PROVIDED PASSAGE.
IPIQ messaging patch #1 for SMP

Sun Apr 10 00:02:55 PDT 2005

This will probably be committed sometime next week as well.  I would
    appreciate some additional testing of the patch (requires an SMP system
    of course).

    This patch optimizes the IPI messaging code as follows:

    * Does not send additional HW IPIs if the target cpu is still processing
      IPI messages related to a prior HW IPI.  This *greatly* reduces the
      overhead of sending back-to-back IPI messages to another cpu and
      removes most APIC stall conditions.  As a consequence systems
      now get more IPIQ FIFO-full events (before the APIC stall meant
      that the target cpu tended to drain the FIFO before the originating
      cpu could fill it up).  From testing the number of FIFO full 
      conditions that occur appears reasonable.

      Plus, if we ever needed it, this also means that we can pipeline large
      numbers of IPI messages between cpus at nearly line-rate, with
      no additional interrupt overhead beyond the first message.

    * Implement a passive IPI message that does not signal the target cpu
      at all.  The target cpu will process the message the next time it
      polls the queue (no less often then once a tick).  Adjust the
      slab free() code to use this new API when freeing blocks owned by 
      a different cpu.  Such messages have huge target latencies (obviously)
      but cost virtually nothing on either the originating or target cpus
      because no hardware IPI is generated for the message.

    * Improve the IPI Messaging FIFO's hysteresis code a bit.

PROBLEMS TO WORK ON.
(A) According to the IPI messaging patch notes, why do systems now encounter more IPIQ FIFO-full events? Answer in one to three sentences.
(B) Extend the IPI messaging patch notes, beginning after the final item about the FIFO's hysteresis code.
The data that follows is separate material and has no connection to the IPI messaging patch notes.

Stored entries

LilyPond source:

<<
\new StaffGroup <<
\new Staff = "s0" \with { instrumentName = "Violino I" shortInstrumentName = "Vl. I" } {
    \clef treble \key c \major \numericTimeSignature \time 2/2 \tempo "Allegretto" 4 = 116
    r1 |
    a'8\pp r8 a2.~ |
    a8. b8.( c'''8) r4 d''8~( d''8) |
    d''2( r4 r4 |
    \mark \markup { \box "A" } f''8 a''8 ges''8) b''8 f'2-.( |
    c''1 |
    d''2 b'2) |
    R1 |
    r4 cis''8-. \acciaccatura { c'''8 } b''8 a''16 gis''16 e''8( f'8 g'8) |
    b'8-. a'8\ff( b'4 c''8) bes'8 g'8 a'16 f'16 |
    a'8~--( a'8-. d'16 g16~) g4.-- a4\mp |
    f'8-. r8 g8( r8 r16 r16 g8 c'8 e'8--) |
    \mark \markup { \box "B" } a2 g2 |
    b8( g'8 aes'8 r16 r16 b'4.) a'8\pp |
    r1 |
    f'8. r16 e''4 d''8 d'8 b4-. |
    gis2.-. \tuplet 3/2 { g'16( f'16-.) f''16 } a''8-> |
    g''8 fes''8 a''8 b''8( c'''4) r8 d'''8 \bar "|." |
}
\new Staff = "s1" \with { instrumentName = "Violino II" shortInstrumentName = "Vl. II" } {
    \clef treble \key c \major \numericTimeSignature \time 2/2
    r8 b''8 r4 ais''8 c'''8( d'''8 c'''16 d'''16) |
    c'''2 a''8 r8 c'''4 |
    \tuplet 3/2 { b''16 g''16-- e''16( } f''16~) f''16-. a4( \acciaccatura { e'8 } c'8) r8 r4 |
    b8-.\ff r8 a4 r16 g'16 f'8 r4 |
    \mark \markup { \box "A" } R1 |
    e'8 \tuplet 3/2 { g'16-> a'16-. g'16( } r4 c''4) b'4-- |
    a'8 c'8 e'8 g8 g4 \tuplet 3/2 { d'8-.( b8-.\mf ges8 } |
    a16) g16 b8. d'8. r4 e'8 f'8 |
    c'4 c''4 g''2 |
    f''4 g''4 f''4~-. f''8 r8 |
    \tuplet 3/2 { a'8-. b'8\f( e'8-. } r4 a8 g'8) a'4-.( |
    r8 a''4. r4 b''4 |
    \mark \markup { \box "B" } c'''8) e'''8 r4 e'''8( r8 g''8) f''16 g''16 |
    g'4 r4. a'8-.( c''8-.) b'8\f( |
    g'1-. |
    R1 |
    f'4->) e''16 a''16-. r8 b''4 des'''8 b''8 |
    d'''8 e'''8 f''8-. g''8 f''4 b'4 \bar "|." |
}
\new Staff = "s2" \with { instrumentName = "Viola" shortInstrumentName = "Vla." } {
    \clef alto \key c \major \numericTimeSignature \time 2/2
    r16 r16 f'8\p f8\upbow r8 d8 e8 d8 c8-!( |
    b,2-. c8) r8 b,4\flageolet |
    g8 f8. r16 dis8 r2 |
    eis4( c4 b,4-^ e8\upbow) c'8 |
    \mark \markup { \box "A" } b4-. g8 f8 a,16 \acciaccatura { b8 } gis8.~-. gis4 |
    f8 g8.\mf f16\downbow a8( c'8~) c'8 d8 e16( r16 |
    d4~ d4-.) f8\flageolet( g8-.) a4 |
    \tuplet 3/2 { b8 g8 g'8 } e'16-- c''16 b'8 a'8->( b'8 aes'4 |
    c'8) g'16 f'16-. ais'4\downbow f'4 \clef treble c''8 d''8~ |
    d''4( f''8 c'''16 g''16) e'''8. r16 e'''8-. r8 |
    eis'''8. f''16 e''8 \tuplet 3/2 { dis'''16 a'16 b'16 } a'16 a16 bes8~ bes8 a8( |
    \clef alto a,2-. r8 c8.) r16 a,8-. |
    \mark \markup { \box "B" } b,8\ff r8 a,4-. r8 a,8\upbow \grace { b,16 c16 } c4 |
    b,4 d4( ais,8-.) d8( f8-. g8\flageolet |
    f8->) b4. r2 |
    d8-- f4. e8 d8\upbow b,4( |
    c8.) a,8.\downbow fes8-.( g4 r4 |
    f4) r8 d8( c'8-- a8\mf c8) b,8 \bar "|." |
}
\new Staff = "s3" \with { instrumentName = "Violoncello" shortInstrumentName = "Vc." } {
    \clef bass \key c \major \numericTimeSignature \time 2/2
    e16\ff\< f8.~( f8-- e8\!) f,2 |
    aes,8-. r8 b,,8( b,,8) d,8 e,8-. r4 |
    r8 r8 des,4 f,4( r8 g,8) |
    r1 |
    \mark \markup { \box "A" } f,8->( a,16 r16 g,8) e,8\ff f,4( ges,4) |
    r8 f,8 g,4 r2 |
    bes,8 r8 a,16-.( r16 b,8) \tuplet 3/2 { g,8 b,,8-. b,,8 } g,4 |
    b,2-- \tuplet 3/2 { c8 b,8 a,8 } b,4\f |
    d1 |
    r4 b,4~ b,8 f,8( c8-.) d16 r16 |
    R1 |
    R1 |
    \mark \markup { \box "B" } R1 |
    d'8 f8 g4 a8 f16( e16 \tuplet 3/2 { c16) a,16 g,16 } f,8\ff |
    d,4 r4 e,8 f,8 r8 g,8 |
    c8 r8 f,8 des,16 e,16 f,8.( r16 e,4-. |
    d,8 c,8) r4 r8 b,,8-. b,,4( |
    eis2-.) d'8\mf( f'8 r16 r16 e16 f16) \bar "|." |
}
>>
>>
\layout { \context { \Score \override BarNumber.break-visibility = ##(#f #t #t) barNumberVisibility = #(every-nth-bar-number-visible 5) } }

OUTPUTS BY TASK.
(A) The patch no longer sends additional hardware IPIs while the target cpu is still processing messages from a prior IPI, which removes most APIC stall conditions. Previously, the APIC stall meant that the target cpu tended to drain the FIFO before the originating cpu could fill it, so removing that stall allows the FIFO to fill more often.

(B)
						-Matt

Index: i386/i386/mp_machdep.c
===================================================================
RCS file: /cvs/src/sys/i386/i386/mp_machdep.c,v
retrieving revision 1.32
diff -u -r1.32 mp_machdep.c

--- i386/i386/mp_machdep.c	27 Feb 2005 10:57:24 -0000	1.32
+++ i386/i386/mp_machdep.c	10 Apr 2005 03:34:17 -0000
@@ -2398,16 +2398,23 @@
 	mem_range_AP_init();
 
 	/*
+	 * Once we go active we must process any IPIQ messages that may
+	 * have been queued, because no actual IPI will occur until we
+	 * set our bit in the smp_active_mask.  If we don't the IPI
+	 * message interlock could be left set which would also prevent
+	 * further IPIs.
+	 *
 	 * The idle loop doesn't expect the BGL to be held and while
 	 * lwkt_switch() normally cleans things up this is a special case
 	 * because we returning almost directly into the idle loop.
 	 *
 	 * The idle thread is never placed on the runq, make sure
-	 * nothing we've done put it thre.
+	 * nothing we've done put it there.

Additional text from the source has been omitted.